§ Brief
The required output is every line from the one with "left shoulder: (218, 401)" through the final line of the data below, unchanged.

*** Given data ***

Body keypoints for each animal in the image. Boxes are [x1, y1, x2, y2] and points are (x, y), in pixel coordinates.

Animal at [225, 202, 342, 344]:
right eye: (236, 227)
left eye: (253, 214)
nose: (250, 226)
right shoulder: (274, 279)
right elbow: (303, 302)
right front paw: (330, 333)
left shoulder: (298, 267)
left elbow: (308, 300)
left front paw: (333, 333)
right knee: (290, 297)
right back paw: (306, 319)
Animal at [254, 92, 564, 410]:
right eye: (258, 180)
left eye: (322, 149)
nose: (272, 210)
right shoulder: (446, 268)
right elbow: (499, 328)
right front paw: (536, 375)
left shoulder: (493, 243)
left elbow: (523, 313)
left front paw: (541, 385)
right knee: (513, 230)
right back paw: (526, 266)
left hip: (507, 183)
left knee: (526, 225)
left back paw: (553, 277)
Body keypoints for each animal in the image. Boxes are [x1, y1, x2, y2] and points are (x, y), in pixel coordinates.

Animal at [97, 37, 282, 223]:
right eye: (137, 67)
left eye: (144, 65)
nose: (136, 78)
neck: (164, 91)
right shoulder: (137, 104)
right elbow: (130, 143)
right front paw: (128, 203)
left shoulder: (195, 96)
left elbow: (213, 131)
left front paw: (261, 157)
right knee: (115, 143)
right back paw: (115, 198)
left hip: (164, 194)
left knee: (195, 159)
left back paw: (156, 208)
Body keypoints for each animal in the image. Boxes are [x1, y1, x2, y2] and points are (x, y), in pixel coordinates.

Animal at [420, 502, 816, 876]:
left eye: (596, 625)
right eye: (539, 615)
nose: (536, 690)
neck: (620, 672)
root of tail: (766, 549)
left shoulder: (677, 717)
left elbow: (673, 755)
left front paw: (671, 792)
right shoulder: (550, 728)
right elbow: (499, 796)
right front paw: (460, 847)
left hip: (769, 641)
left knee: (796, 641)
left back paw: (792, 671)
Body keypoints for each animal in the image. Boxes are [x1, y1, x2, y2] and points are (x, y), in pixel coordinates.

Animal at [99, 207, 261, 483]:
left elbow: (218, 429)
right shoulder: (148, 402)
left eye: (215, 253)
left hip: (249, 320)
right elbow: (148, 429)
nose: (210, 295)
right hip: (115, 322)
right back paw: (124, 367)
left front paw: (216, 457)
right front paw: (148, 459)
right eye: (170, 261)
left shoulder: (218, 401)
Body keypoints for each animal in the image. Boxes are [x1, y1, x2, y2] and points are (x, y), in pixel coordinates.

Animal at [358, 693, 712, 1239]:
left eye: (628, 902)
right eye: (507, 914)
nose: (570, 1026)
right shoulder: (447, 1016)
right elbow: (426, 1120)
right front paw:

*** End of Given data ***

§ Task output
left shoulder: (218, 401)
Body keypoints for each animal in the image. Boxes are [x1, y1, x2, y2] and points are (x, y), in pixel coordinates.

Animal at [358, 693, 712, 1239]:
left eye: (628, 902)
right eye: (507, 914)
nose: (570, 1026)
right shoulder: (447, 1016)
right elbow: (426, 1120)
right front paw:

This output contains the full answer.